Prince, Joseph & Josephine
Prince, Joseph & Josephine

Prince, Joseph & Josephine

Prince, Joseph & Josephine

Joseph Prince

Josephine Bleskie

Joseph Prince, born in West Prussia, one of twelve children, the son of Anthony Prinz/Prince and Magdalena Kinowska, was only nine years old when he came to Canada. His family was among the first group of Polish Kashub settlers to claim land along the Opeongo Colonization Road in 1859.

Josephine Bleskie, daughter of Joseph Zblewski/Bleskie and Magdalena Jakubowski/ Yakabuski also born in West Prussia, one of nine children, arrived the following year. She was only 3 years old when her family located on the Opeongo Line, later moving to Sherwood Township.

Joseph and Josephine were married in 1872 at Brudenell and eventually settled on Siberia Road in Sherwood Township southwest of Barry’s Bay. Together they had thirteen children. Josephine, a devoted housewife and a loving and caring mother, who raised her children in primitive pioneer times, suffered the loss of three children. She would cook big meals, bake large batches of bread, churn butter, plant a large garden, store vegetables in the root cellar, can and preserve a storage of food for winter use and tend to the numerous daily farm chores.

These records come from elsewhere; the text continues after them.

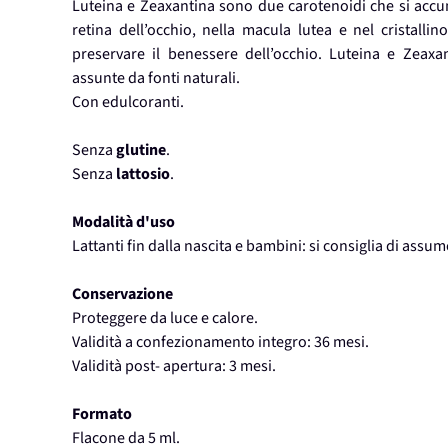
Luteina e Zeaxantina sono due carotenoidi che si accumu
retina dell’occhio, nella macula lutea e nel cristall
preservare il benessere dell’occhio. Luteina e Zeax
assunte da fonti naturali.
Con edulcoranti.
Senza
glutine
.
Senza
lattosio
.
Modalità d'uso
Lattanti fin dalla nascita e bambini: si consiglia di assum
Conservazione
Proteggere da luce e calore.
Validità a confezionamento integro: 36 mesi.
Validità post- apertura: 3 mesi.
Formato
Flacone da 5 ml.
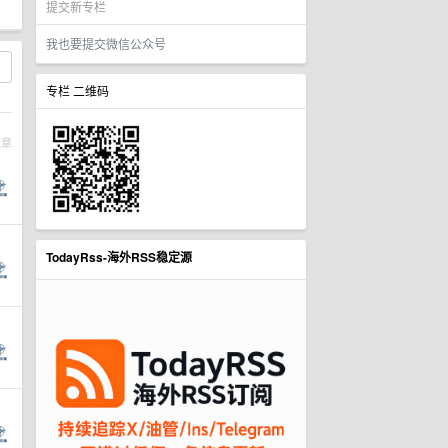
提交新专栏
我也要提交微信公众号
专栏 二维码
文章
TodayRss-海外RSS稳定源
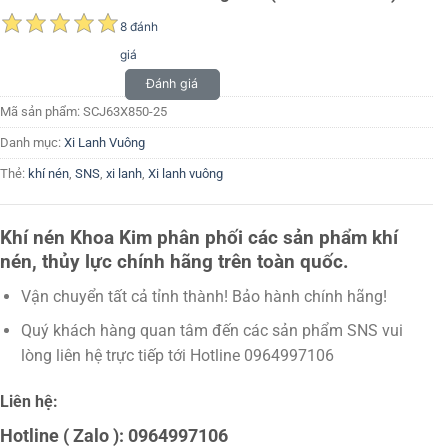
8 đánh
giá
Đánh giá
Mã sản phẩm:
SCJ63X850-25
Danh mục:
Xi Lanh Vuông
Thẻ:
khí nén
,
SNS
,
xi lanh
,
Xi lanh vuông
Khí nén Khoa Kim phân phối các sản phẩm khí
nén, thủy lực chính hãng trên toàn quốc.
Vận chuyển tất cả tỉnh thành! Bảo hành chính hãng!
Quý khách hàng quan tâm đến các sản phẩm SNS vui
lòng liên hệ trực tiếp tới Hotline 0964997106
Liên hệ:
Hotline ( Zalo ): 0964997106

She saw her daughter, Monica, join a cloistered religious order in New York and later several of her grandchildren became nuns and priests. She made the necessary preparations for the celebration of Mass by visiting priests in the Prince farmhouse prior to the construction of the mission church.

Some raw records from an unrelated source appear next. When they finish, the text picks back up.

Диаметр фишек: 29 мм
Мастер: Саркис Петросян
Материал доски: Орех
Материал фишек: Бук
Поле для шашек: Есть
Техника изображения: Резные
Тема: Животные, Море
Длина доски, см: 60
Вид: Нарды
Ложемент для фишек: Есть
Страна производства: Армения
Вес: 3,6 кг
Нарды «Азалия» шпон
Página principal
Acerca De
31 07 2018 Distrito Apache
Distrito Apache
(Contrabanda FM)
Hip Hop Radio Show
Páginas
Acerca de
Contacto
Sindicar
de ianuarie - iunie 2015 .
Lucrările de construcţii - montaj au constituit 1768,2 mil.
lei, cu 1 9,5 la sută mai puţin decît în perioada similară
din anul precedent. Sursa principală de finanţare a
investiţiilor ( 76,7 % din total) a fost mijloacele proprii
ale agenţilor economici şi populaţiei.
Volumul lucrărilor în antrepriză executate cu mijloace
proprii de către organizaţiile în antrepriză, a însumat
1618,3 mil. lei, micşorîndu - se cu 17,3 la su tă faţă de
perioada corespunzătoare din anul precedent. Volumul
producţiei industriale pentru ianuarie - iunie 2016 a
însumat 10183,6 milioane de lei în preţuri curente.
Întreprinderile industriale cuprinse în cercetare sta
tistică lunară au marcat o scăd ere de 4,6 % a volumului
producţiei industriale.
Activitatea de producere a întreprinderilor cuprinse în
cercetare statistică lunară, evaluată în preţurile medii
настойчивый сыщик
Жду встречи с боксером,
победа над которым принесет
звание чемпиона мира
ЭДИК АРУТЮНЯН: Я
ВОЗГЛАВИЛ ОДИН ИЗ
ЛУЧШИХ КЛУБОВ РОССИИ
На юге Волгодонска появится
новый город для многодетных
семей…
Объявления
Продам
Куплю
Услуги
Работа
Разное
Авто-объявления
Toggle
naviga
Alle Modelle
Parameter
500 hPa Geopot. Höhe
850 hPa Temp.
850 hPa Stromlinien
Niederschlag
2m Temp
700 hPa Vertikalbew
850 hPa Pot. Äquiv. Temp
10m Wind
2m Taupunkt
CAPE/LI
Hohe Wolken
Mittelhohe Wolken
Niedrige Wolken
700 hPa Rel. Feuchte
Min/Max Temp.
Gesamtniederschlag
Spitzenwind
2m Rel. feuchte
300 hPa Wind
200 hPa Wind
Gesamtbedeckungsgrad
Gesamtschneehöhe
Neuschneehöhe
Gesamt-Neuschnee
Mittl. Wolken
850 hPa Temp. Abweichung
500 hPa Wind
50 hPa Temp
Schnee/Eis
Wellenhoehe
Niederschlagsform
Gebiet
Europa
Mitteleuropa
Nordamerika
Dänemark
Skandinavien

A farmer, merchant, school board secretary-treasurer, sawmill operator and industrialist, Joseph’s greatest achievement lay in his ability to convert his water-powered mill on Greenan’s Creek and set up the first steam-driven sawmill in the area. He produced lumber for many houses including the Balmoral Hotel when Josh Billings lost the first hotel by fire and the first mission church built in 1896, on land donated by the Prince family.

In 1904, Joseph opened a retail business in the former Inglis Store on Opeongo Line in Barry’s Bay. In later years, the business became known as Prince’s Store which operated the first drug store in town.

Joseph Prince left an impressive mark on the development of the early history of Barry’s Bay, but his greatest distinction is that of being considered one of the area’s early industrialists.